One of the things I have learned in my studies is that when you have an apparent dichotomy, you can bring the level of analysis down to a finer view and the dichotomy will disappear.  Okay, that’s a fancy way of saying that most things look different when you take a different point of view.

So ages ago, psychologists theorized that a sensation in the body was just that, until the person gave it a label and then it became an emotion.  Much later, pioneers in the cognitive therapy movement suggested that what we THINK can dramatically affect how we feel;  specifically, we can generate a whole lot of personal distress by thinking distressing thoughts.  That doesn’t address the question of where those thoughts actually arise, though.  Lowen (check out the lowen foundation for his writings, and audio and video recordings….http://http://lowenfoundation.org/index.html) was ahead of his time, really, in pointing out that the neural activity of a thought likely arises from a sensation in the body.   Damasio offers a variety of clinical and scientific support for this…that the FEELING of what happens is what creates our thinking and our behaviour.

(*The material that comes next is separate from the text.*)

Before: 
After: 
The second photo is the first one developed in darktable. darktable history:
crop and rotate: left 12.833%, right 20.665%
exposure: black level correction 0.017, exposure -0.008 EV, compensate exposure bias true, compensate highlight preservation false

WHAT DIFFERENCE DOES ANY OF THIS MAKE?

Okay, I am getting there.   You know that I love the theoretical but the practical is infinitely more, well, useful.   What it means is that everyone has a piece of the truth.  In your own experience, you can point to times when thinking about something in an unhelpful way has made you feel worse than you were feeling before.  So that part is verifiable with experience.   And when you develop your body awareness so that sensations register on your consciousness, it becomes apparent that there are links between body sensations and at least some of the thoughts that seem to arise spontaneously.   Here’s a pretty crude example:   You start to notice an empty feeling in your belly, and then there are some noises from in there, and at the same time, you suddenly notice that someone in an office down the hall must have popped popcorn (that should be illegal unless they plan to share) and you have a thought…..Maybe I’ll go out for lunch.    It would be hard to argue that the internal sensations, the external stimulation and the thought were unrelated.

Try it…try to see what connections you can find between your thoughts and your body sensations.   Or just your thoughts and your feelings (emotions, or overall mood states).   Notice when your thinking is affecting your feeling state.  Notice what thoughts arise when you experience particular body states.   See if you can figure out which is chicken, and which is egg.